Without including any images, set down the records below exactly.

*** Opening of SUPPLIED RECORDS ***

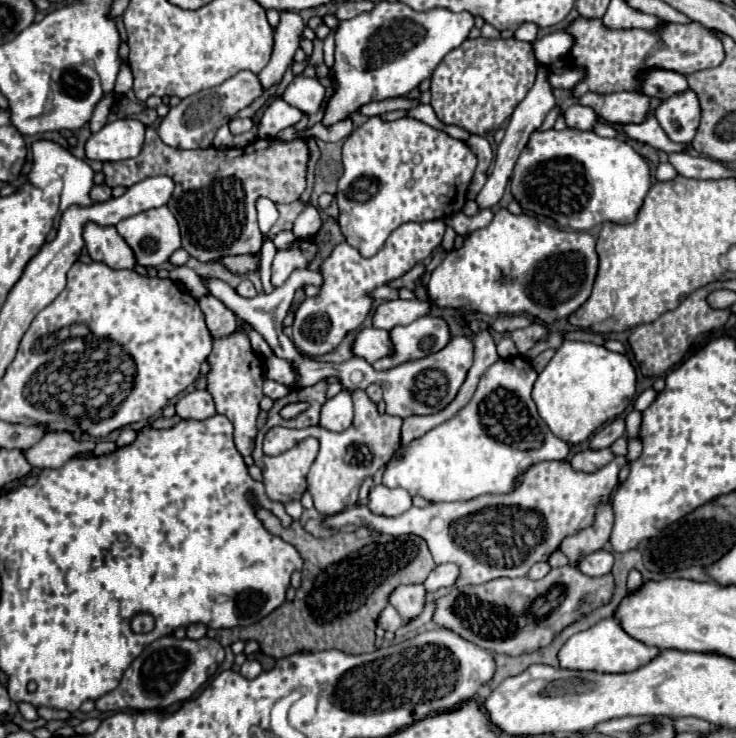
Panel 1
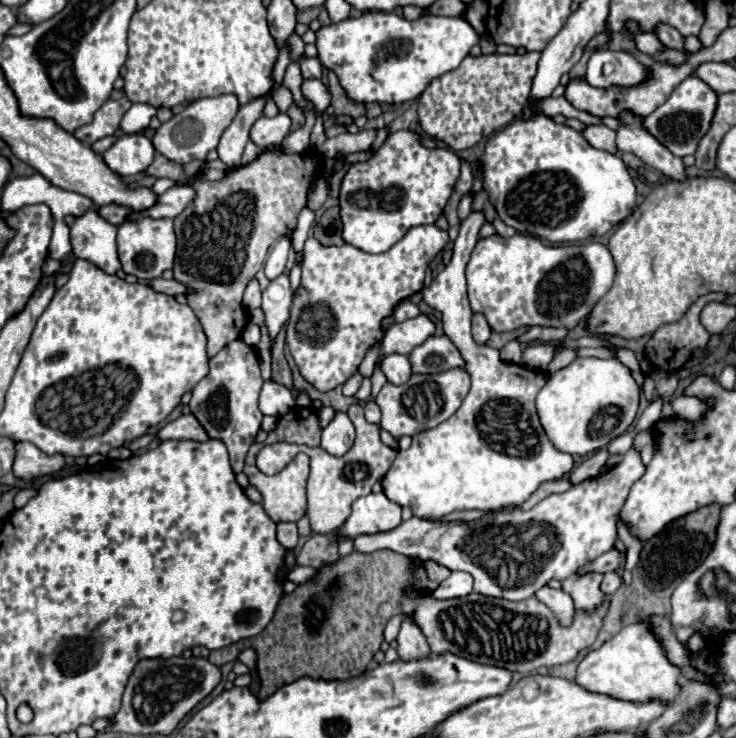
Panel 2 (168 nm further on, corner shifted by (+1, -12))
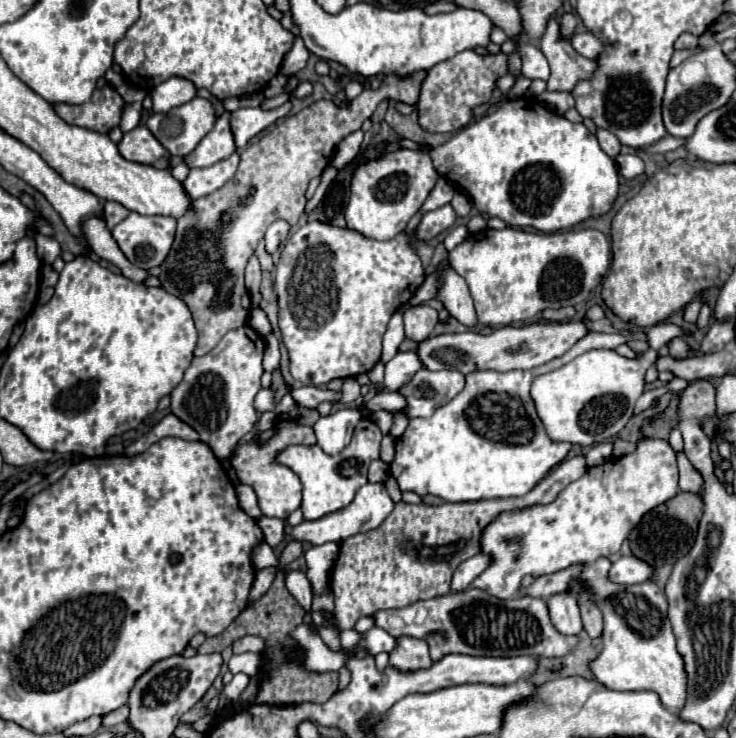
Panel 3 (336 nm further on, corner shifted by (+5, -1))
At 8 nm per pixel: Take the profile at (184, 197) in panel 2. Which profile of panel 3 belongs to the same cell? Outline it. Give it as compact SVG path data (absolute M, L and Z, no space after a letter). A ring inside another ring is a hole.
M232 153L230 157L202 169L190 169L190 175L182 181L182 187L190 199L204 197L216 189L220 189L234 173L238 167L240 155Z

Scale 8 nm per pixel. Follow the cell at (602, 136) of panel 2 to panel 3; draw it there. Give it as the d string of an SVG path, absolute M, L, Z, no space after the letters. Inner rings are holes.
M596 129L596 139L600 143L600 147L610 155L616 157L620 153L620 141L606 129Z

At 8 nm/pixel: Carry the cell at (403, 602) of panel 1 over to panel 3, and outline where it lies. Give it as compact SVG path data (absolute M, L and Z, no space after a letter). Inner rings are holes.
M398 637L398 645L390 653L390 665L400 671L414 671L432 665L428 645L422 639Z

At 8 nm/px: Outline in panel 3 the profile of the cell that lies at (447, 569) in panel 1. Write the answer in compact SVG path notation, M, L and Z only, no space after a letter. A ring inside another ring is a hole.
M474 555L472 559L466 559L462 561L462 565L458 565L458 569L454 571L454 577L452 577L452 591L462 591L466 589L486 567L488 567L488 557L486 555Z

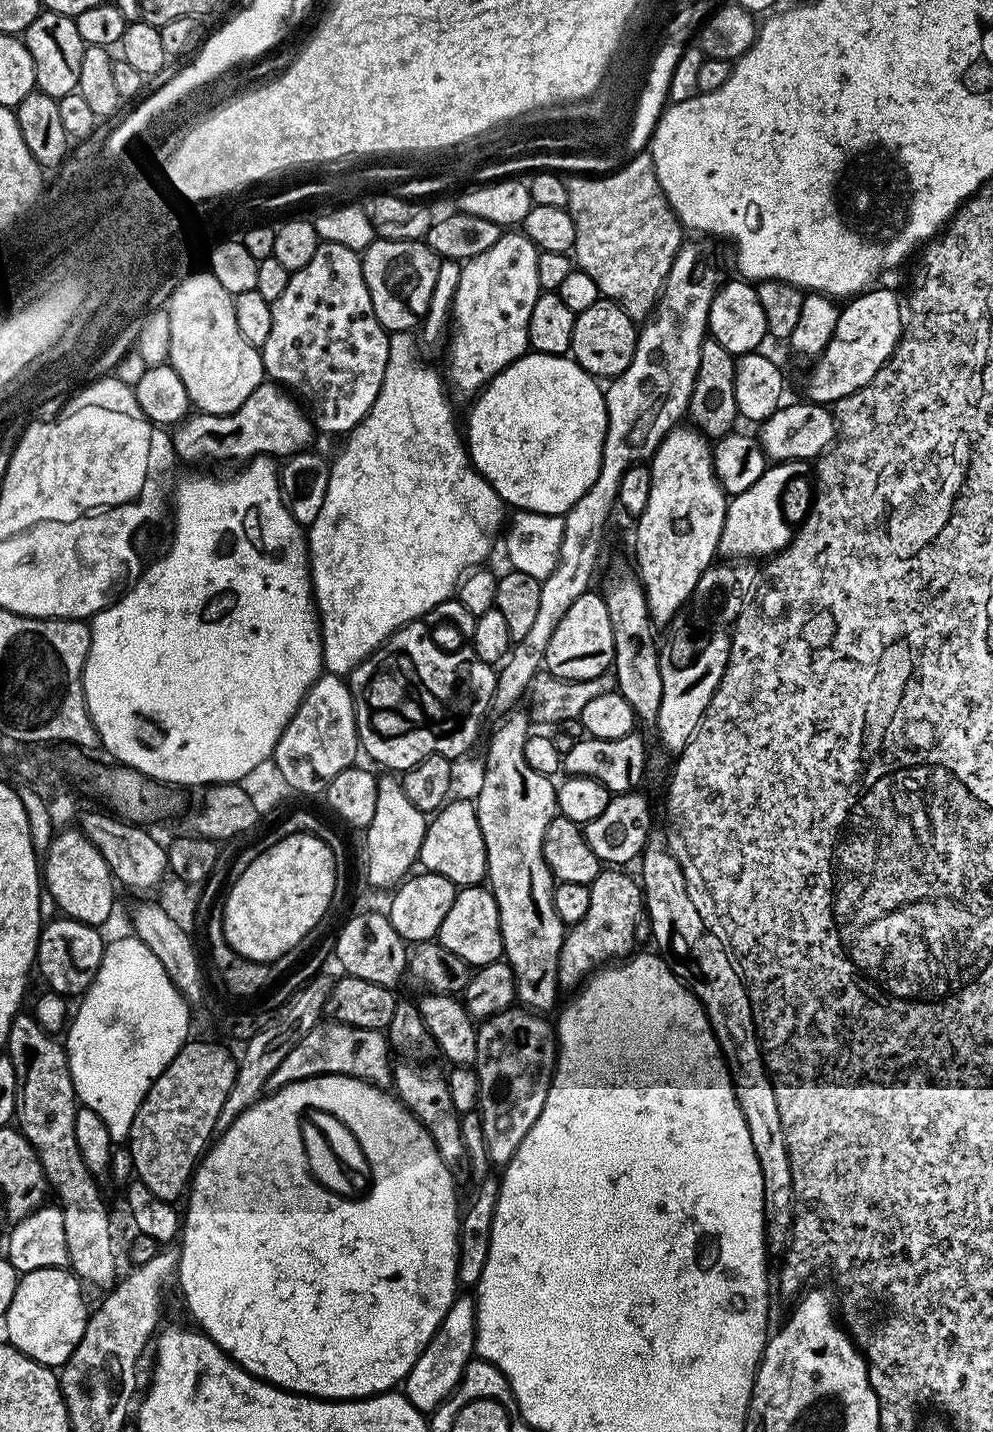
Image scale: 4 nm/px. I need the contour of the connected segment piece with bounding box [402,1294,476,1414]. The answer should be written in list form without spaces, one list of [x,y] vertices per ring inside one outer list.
[[[459,1295],[451,1304],[450,1310],[443,1316],[442,1322],[433,1334],[426,1350],[405,1377],[402,1392],[420,1412],[430,1414],[441,1402],[452,1396],[452,1392],[461,1383],[465,1367],[475,1353],[476,1341],[476,1308],[475,1299],[471,1296]]]

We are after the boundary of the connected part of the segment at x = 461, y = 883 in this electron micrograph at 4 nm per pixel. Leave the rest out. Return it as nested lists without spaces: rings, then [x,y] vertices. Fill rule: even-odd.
[[[449,799],[448,803],[429,819],[426,838],[422,838],[418,864],[423,871],[442,874],[442,878],[450,878],[450,882],[460,888],[470,888],[485,883],[488,875],[486,846],[482,838],[482,830],[478,826],[476,806],[471,799]]]

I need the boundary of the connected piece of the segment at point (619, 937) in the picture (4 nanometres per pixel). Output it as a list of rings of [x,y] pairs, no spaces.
[[[601,870],[590,886],[590,906],[582,922],[565,931],[558,958],[561,989],[575,989],[593,970],[607,965],[613,958],[624,958],[631,953],[628,951],[636,940],[636,919],[642,916],[642,888],[635,875],[627,876],[624,872],[627,871]]]

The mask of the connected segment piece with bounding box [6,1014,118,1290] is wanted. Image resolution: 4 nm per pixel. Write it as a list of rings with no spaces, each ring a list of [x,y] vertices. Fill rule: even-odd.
[[[17,1014],[14,1022],[10,1022],[6,1045],[6,1055],[14,1062],[14,1070],[18,1074],[15,1123],[21,1135],[36,1151],[47,1187],[52,1192],[56,1191],[55,1199],[62,1210],[62,1223],[66,1229],[68,1268],[81,1281],[88,1283],[89,1280],[103,1290],[108,1290],[118,1280],[118,1258],[109,1235],[110,1204],[104,1201],[99,1188],[101,1185],[87,1168],[78,1150],[77,1139],[74,1138],[78,1101],[68,1065],[68,1053],[65,1045],[55,1035],[44,1030],[32,1014],[24,1015]]]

*** Close of SUPPLIED RECORDS ***

§ **RESPONSE AREA**:
Panel 1
Panel 2 (168 nm further on, corner shifted by (+1, -12))
Panel 3 (336 nm further on, corner shifted by (+5, -1))
At 8 nm per pixel: Take the profile at (184, 197) in panel 2. Which profile of panel 3 belongs to the same cell? Outline it. Give it as compact SVG path data (absolute M, L and Z, no space after a letter). A ring inside another ring is a hole.
M232 153L230 157L202 169L190 169L190 175L182 181L182 187L190 199L204 197L216 189L220 189L234 173L238 167L240 155Z

Scale 8 nm per pixel. Follow the cell at (602, 136) of panel 2 to panel 3; draw it there. Give it as the d string of an SVG path, absolute M, L, Z, no space after the letters. Inner rings are holes.
M596 129L596 139L600 143L600 147L610 155L616 157L620 153L620 141L606 129Z

At 8 nm/pixel: Carry the cell at (403, 602) of panel 1 over to panel 3, and outline where it lies. Give it as compact SVG path data (absolute M, L and Z, no space after a letter). Inner rings are holes.
M398 637L398 645L390 653L390 665L400 671L414 671L432 665L428 645L422 639Z

At 8 nm/px: Outline in panel 3 the profile of the cell that lies at (447, 569) in panel 1. Write the answer in compact SVG path notation, M, L and Z only, no space after a letter. A ring inside another ring is a hole.
M474 555L472 559L466 559L462 561L462 565L458 565L458 569L454 571L454 577L452 577L452 591L462 591L466 589L486 567L488 567L488 557L486 555Z

Image scale: 4 nm/px. I need the contour of the connected segment piece with bounding box [402,1294,476,1414]. The answer should be written in list form without spaces, one list of [x,y] vertices per ring inside one outer list.
[[[459,1295],[451,1304],[450,1310],[443,1316],[442,1322],[433,1334],[426,1350],[405,1377],[402,1392],[420,1412],[430,1414],[441,1402],[452,1396],[452,1392],[461,1383],[465,1367],[475,1353],[476,1341],[476,1308],[475,1299],[471,1296]]]

We are after the boundary of the connected part of the segment at x = 461, y = 883 in this electron micrograph at 4 nm per pixel. Leave the rest out. Return it as nested lists without spaces: rings, then [x,y] vertices. Fill rule: even-odd.
[[[449,799],[448,803],[429,819],[426,838],[422,838],[418,864],[423,871],[442,874],[442,878],[450,878],[450,882],[460,888],[470,888],[485,883],[488,875],[486,846],[482,838],[482,830],[478,826],[476,806],[471,799]]]

I need the boundary of the connected piece of the segment at point (619, 937) in the picture (4 nanometres per pixel). Output it as a list of rings of [x,y] pairs, no spaces.
[[[601,870],[590,886],[590,906],[582,922],[565,931],[558,958],[561,989],[575,989],[593,970],[607,965],[613,958],[624,958],[631,953],[628,951],[636,940],[636,919],[642,916],[642,888],[635,875],[627,876],[624,872],[627,871]]]

The mask of the connected segment piece with bounding box [6,1014,118,1290] is wanted. Image resolution: 4 nm per pixel. Write it as a list of rings with no spaces, each ring a list of [x,y] vertices. Fill rule: even-odd.
[[[17,1014],[14,1022],[10,1022],[6,1045],[6,1055],[14,1062],[14,1070],[18,1074],[15,1123],[21,1135],[36,1151],[47,1187],[52,1192],[56,1191],[55,1199],[62,1210],[62,1223],[66,1229],[68,1268],[81,1281],[88,1283],[89,1280],[103,1290],[108,1290],[118,1280],[118,1258],[109,1235],[110,1204],[104,1201],[99,1188],[101,1185],[87,1168],[78,1150],[77,1139],[74,1138],[78,1101],[68,1065],[68,1053],[65,1045],[55,1035],[44,1030],[32,1014],[24,1015]]]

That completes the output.